La capacité à masquer tel ou tel objet varie donc énormément en fonction de l’objet concerné. Draper un corps humain d’une cape d’invisibilité en utilisant le spectre de la lumière visible est une tâche bien différente de celle qui consiste à cacher une petite antenne radio. Aussi, les chercheurs de l’Université du Texas ont quantifié les possibilités offertes afin de déterminer le potentiel « d’invisibilisation » de tel ou tel objet dans tel ou tel contexte.

Plus grande est la « diffusion électromagnétique d’un objet, » plus la lumière réfléchie et déviée excitera les fréquences harmoniques environnantes. On peut comparer cela à une corde de violon qui serait pincée ou frottée de plus en plus fort, provoquant à terme de fortes vibrations sur les autres cordes et au niveau du corps de l’instrument lui-même. Pour faire croire que le violon/l’objet n’existe pas, il faut prendre en compte ces « vibrations, » et pas seulement celles de la corde pincée.

Il y a donc une limite mathématique à l’« invisibilisation, » qui est fonction de la complexité du système. « Nos résultats confirment que rendre des objets macroscopiques parfaitement invisibles est impossible si l’on utilise des capes linéaires et passives de complexité arbitraire, » expliquent les ingénieurs. (Notons que ces recherches s’inscrivent dans la continuité de travaux antérieurs réalisés à l’Université du Texas, et qui ont montré que dans de nombreux cas, l’utilisation de capes d’invisibilité optiques sur des objets massifs, notamment des avions, les rendra en fait plus facilement détectables.)

Tout ceci signifie qu’il est inutile de fantasmer sur le principe de la cape d’invisibilité, puisqu’aucune technologie passive ne nous permettra de produire une invisibilité parfaite. Cela ne signifie pas que c’est impossible par définition, mais simplement que l’utilisation de technologies actives sera absolument nécessaire pour obtenir un résultat probant. On pense par exemple à une couverture électronique susceptible de d’afficher un décor correspondant à celui de l’environnement dans lequel l’objet masqué s’est évanoui (comme un caméléon). Des systèmes très simples, voire naïfs, pourraient fonctionner de manière assez convaincante : on pourrait par exemple utiliser des caméras pour filmer ce qu’il y a derrière l’objet, puis projeter ce film sur l’objet lui-même.

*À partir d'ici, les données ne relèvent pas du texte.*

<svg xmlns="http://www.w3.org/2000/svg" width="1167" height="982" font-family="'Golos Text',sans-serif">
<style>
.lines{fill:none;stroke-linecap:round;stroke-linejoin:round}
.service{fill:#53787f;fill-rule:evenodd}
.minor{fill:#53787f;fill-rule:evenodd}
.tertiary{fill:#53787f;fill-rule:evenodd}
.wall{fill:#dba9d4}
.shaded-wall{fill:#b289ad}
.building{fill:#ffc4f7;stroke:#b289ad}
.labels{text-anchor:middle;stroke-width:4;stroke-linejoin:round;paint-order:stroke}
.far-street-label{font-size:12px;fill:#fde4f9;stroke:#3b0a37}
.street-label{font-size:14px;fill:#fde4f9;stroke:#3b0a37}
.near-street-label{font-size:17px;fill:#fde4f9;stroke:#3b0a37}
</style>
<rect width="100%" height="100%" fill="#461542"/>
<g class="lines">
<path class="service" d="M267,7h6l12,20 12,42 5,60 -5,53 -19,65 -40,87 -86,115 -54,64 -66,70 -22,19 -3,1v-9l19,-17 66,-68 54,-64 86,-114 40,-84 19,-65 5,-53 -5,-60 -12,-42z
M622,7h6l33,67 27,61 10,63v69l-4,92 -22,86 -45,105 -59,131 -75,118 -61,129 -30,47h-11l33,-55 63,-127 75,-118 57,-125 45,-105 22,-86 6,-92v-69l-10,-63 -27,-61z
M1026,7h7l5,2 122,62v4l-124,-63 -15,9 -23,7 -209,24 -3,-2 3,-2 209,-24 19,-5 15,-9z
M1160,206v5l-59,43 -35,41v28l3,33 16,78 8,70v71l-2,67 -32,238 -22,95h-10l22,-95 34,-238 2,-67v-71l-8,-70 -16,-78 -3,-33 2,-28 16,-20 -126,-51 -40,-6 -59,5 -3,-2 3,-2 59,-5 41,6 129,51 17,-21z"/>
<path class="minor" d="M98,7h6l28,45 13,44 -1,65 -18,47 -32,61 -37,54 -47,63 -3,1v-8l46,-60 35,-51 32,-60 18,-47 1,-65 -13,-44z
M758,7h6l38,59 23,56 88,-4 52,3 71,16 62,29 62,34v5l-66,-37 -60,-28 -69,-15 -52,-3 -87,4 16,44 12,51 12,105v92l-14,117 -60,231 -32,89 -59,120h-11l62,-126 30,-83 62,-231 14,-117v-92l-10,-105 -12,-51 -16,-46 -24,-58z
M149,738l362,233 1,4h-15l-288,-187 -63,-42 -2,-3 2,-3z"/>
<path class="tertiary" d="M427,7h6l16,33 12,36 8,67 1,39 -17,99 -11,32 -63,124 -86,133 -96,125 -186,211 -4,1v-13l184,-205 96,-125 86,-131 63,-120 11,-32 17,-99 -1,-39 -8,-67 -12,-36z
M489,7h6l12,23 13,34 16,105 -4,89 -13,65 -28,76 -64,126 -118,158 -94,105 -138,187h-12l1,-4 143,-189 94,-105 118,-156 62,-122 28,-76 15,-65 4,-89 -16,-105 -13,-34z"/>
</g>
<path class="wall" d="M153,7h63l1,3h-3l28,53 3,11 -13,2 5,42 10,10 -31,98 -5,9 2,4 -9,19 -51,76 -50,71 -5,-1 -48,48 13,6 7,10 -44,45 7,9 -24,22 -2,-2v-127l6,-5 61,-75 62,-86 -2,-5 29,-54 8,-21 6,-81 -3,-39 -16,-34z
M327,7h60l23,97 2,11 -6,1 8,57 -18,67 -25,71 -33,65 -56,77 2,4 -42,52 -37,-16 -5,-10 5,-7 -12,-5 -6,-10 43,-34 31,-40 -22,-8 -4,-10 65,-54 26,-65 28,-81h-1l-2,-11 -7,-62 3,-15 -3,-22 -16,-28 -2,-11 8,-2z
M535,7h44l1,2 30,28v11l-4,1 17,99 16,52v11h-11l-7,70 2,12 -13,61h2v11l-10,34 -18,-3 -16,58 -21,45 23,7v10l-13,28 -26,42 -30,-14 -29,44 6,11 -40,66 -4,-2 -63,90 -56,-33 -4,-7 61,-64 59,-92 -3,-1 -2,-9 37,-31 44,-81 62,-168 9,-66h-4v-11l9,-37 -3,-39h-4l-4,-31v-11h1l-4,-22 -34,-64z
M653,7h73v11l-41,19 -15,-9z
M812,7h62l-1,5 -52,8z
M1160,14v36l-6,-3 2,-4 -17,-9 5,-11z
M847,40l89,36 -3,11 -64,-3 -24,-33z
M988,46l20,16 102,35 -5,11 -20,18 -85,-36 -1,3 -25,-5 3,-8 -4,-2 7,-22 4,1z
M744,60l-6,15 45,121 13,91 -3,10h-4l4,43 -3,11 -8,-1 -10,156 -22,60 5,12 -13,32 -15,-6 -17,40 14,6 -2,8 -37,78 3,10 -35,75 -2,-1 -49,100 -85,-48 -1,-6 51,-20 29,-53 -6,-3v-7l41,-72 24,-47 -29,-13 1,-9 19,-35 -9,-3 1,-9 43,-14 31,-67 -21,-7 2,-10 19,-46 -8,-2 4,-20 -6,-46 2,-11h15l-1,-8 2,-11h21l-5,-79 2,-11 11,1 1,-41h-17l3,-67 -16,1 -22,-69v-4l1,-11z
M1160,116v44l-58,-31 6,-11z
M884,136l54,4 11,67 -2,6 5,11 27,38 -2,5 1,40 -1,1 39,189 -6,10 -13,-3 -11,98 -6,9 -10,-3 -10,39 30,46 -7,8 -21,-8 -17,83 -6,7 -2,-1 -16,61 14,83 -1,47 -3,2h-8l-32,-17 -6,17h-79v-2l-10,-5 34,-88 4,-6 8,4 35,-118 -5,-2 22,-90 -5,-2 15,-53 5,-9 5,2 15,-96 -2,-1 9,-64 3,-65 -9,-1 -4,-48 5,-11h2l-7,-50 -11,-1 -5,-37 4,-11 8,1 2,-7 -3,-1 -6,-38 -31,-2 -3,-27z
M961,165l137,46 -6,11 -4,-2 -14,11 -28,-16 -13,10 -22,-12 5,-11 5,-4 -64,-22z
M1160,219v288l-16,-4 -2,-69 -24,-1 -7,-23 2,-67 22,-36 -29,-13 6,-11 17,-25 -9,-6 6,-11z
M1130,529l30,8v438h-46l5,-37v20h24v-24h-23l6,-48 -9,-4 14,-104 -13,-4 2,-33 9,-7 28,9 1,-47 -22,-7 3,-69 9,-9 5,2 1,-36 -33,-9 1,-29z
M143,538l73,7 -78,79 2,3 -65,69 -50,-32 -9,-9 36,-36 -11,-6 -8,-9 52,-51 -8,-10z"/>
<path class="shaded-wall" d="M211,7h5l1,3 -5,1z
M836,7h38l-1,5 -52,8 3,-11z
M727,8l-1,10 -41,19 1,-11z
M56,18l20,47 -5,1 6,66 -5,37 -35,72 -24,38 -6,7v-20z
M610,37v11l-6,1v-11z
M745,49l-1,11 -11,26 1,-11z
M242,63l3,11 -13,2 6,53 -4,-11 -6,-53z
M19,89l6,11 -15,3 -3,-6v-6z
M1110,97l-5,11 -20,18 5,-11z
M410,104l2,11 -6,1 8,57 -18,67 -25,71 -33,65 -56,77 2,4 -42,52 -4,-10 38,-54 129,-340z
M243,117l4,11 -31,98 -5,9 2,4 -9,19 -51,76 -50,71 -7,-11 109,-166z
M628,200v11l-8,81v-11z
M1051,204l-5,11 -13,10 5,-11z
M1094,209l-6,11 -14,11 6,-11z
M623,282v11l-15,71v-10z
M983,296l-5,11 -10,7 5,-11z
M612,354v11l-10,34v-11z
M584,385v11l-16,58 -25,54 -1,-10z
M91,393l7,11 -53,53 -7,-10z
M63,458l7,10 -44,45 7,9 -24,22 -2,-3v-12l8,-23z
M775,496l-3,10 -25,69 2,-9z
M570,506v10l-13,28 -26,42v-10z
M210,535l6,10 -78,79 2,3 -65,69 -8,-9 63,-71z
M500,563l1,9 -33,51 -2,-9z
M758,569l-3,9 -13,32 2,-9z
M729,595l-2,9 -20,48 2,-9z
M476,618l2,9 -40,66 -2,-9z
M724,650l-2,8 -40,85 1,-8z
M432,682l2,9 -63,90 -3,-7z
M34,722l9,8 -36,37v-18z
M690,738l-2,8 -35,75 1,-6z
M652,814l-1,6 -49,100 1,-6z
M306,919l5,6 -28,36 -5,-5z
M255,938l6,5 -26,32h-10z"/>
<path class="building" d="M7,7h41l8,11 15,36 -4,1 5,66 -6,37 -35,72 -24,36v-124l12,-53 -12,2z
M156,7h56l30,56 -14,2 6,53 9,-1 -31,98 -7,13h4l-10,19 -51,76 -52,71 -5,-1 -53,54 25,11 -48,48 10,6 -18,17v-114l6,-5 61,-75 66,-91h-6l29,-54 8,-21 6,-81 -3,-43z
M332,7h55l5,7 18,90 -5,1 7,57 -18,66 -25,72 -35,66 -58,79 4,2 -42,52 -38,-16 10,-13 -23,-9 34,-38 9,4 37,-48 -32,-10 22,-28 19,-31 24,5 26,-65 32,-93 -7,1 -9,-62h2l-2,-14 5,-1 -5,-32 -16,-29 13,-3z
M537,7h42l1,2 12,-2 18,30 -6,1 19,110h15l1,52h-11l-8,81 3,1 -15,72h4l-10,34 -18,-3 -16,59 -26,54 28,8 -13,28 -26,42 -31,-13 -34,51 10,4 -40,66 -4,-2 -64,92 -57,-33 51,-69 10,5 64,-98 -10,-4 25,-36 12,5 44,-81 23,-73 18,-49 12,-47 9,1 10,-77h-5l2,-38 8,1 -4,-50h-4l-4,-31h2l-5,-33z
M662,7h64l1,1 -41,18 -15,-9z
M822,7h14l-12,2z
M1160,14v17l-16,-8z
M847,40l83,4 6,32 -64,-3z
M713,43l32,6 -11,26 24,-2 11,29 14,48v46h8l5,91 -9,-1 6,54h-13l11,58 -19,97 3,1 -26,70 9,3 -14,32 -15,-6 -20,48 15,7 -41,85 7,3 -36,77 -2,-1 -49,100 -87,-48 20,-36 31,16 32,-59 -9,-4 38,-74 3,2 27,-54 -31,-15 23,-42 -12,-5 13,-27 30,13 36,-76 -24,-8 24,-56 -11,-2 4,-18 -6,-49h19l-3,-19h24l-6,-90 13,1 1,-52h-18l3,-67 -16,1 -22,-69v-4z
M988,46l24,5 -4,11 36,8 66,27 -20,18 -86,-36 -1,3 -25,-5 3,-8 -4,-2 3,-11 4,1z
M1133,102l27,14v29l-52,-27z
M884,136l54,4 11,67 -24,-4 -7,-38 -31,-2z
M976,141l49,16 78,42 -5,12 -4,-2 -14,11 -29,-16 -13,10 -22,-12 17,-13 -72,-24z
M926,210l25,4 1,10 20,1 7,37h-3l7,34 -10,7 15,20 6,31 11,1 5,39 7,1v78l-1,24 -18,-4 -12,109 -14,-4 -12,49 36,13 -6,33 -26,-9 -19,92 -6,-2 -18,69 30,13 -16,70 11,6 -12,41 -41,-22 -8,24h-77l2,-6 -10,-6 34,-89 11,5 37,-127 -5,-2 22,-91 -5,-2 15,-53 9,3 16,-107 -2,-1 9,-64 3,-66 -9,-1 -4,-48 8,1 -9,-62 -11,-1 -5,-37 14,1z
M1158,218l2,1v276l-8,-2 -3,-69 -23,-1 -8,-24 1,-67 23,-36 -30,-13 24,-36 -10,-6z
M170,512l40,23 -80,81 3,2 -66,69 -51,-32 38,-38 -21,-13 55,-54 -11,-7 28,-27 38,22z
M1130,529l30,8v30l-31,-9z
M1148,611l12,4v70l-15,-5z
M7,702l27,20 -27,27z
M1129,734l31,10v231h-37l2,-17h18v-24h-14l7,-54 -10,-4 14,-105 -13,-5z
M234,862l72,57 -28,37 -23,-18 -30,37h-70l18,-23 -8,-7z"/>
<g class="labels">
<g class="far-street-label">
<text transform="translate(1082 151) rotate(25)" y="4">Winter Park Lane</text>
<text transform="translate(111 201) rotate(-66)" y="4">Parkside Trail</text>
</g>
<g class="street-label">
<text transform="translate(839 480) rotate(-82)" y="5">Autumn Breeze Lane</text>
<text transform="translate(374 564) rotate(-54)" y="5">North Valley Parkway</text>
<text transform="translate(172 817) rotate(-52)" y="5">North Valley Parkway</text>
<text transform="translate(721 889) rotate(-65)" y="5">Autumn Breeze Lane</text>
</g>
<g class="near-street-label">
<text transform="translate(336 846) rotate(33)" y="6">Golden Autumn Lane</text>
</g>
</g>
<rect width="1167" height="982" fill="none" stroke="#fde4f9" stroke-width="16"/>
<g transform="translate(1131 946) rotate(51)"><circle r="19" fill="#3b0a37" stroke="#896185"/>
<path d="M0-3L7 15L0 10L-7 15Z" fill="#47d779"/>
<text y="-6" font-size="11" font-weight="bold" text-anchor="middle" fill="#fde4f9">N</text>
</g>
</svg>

Évidemment, cette perspective est un peu moins spectaculaire qu’une cape d’invisibilité façon Harry Potter. D’ailleurs, même une technologie d’invisibilité active sera toujours limitée par la théorie de la relativité d’Einstein. La vitesse de la lumière est constante : or, si la lumière est forcée de faire un détour après avoir frappé l’objet caché, elle n’arrivera pas à l’observateur aussi vite que si elle avait traversé l’objet en question (c’est-à-dire, s’il n’y avait pas d’objet du tout). L’illusion possède des limites physiques.

L’invisibilité, ce n’est pas pour demain. Heureusement les micro-caméras sont là pour nous aider à espionner notre prochain correctement.